BAR? no, not that sort of bar image
9th August 2022

After our first overnight crossing we arrived, through the morning mist, to these incredible mountain/hills lining the coast.  Photo’s struggle to show the scale of the coastline but it is awesome.  We’d been told that Bar was more of an industrial town so the port was the first indication of that as we tied up to the Q dock.  Tony went off to do the first “check-in” procedure with the officials and apart from no signs on any buildings or doors giving clues to where to go, it went well.  We then went around to Marina Bar to check in.  Another first, backing into our berth in the marina was helped by no wind and friendly marinaro’s on hand to catch the lines.
After checking in at the marina office we put our heads down for a nap.  Looking around in the afternoon, it was easy to see signs that life had not been kind to Bar in recent years.  There was a general “run-down” feel to the town with many empty buildings and shops.  The most vibrant part of the city centre were the bars and restaurants.  Every place that looked cared for and looked after was a restaurant.
The beaches along the town foreshore were crowed with holiday makers and as we rode our bikes along the beach past some beach clubs and bars, we didn’t hear any English spoken but we had been told there would be a lot of Russians in Montenegro.  It is hard to know what language we were hearing, Croatian or Russian both sound crazy to me.
We ended up staying two nights in Bar and on the last evening a fire could be seen burning on the hillside close to some houses. The water bombing helicopters came the next morning to finish the job. A few days later we saw some fires burning on the hillsides as we got to TIvat and were told they had started from lightening strikes. I can imagine the difficulty of fighting fires on those mountains.



BUDVA
We had a night’s stopover after leaving Bar in a bay near Budva.  Budva, to quote Wikipedia is known as.

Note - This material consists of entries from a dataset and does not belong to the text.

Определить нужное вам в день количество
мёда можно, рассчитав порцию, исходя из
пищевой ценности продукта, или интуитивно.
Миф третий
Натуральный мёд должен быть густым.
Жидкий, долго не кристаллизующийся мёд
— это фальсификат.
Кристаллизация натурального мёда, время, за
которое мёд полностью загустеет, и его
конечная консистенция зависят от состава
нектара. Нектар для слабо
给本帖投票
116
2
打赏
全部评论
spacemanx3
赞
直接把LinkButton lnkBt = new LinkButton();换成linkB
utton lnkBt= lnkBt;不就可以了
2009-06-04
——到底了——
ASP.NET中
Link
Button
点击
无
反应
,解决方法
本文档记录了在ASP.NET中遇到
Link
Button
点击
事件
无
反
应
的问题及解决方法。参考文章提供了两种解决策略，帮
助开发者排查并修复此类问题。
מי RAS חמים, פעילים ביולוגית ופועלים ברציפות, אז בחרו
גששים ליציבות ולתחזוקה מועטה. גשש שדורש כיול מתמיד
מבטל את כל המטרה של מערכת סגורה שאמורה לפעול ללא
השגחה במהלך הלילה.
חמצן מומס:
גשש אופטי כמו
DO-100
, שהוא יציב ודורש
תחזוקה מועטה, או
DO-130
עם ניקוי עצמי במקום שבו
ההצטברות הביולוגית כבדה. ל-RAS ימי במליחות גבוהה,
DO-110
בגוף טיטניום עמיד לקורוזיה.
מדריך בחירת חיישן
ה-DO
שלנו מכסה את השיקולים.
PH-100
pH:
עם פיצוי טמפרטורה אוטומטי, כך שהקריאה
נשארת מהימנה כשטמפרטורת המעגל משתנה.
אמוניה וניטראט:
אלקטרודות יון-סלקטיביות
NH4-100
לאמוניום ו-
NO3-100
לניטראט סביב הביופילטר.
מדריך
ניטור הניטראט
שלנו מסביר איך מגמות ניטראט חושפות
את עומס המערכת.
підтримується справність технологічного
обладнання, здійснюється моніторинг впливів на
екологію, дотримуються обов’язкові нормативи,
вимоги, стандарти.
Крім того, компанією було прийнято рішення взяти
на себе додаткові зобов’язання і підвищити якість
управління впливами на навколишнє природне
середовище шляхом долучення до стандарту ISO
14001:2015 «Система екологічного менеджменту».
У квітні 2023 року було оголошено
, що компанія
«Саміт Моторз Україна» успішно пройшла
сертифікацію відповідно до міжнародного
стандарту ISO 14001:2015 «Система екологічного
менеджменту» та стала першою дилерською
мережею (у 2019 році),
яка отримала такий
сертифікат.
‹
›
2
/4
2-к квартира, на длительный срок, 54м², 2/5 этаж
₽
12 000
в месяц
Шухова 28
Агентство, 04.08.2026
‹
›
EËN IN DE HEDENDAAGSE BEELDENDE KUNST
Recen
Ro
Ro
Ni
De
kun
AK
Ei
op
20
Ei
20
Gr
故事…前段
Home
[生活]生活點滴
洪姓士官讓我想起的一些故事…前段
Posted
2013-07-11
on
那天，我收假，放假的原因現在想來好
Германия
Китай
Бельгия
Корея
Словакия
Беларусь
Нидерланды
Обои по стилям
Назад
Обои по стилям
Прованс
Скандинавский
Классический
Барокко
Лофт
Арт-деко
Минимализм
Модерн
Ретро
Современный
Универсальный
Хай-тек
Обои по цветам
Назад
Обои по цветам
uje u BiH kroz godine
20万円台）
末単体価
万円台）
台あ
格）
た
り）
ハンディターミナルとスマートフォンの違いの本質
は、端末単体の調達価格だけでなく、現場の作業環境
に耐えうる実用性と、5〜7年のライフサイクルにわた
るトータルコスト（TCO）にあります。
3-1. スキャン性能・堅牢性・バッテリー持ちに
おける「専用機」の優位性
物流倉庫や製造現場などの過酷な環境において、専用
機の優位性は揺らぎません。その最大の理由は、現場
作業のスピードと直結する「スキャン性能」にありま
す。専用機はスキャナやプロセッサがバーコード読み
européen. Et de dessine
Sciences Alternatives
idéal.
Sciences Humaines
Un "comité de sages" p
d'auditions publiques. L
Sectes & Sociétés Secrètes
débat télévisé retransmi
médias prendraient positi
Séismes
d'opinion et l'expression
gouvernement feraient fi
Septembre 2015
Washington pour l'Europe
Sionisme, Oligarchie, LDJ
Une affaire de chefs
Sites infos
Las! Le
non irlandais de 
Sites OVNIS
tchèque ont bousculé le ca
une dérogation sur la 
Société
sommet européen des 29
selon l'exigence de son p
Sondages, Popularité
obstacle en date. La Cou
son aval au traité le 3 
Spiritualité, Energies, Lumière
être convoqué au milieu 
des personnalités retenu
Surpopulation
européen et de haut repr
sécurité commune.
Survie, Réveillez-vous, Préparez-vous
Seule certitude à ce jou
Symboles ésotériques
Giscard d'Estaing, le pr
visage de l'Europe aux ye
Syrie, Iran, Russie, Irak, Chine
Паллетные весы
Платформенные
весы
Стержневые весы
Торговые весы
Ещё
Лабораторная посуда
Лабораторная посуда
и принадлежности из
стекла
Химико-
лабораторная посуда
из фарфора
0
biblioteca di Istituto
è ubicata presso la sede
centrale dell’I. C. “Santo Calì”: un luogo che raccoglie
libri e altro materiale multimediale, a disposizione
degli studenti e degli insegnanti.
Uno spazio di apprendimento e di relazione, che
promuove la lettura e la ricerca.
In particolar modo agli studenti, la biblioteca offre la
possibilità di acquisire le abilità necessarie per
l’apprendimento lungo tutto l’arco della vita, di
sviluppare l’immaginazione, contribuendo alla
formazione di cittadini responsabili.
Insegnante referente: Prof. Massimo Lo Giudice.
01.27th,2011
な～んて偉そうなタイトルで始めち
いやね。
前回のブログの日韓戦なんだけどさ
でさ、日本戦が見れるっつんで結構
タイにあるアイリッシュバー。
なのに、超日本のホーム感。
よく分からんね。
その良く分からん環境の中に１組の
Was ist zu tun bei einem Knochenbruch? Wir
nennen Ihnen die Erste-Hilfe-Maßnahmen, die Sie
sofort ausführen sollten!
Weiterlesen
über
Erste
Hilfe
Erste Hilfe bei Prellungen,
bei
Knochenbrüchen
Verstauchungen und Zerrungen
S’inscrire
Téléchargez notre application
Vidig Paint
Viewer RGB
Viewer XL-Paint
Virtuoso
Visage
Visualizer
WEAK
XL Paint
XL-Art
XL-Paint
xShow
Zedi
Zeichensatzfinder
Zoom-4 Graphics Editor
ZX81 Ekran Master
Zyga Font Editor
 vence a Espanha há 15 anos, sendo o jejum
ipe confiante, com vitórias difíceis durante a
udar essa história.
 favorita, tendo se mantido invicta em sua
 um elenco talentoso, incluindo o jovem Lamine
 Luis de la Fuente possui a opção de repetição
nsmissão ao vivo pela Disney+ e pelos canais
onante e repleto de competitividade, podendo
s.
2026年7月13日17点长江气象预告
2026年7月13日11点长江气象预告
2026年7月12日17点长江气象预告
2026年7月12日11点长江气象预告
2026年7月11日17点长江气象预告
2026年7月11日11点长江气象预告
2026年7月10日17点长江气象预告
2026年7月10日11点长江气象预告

“The Budva riviera, is the centre of Montenegrin tourism, known for its well-preserved medieval walled city, sandy beaches and diverse nightlife. Budva is 2,500 years old, which makes it one of the oldest settlements on the Adriatic coast.”
That night at anchor we experienced the well-known winds that tear down from the huge hills along the coastline called Katabatic winds. The winds can go from mild to wild in a short time and you can experience anything up to 30-40-50 knot gusts which can cause anchors to drag if they are not set well enough or have out enough anchor chain. We experienced up to 20 knotwinds  with gusts up to 30 knot that night and that was enough to keep us awake for a while and on anchor watch. In the morning it was as though it had never happened, and peace had been restored to the world, so we set off for Tivat.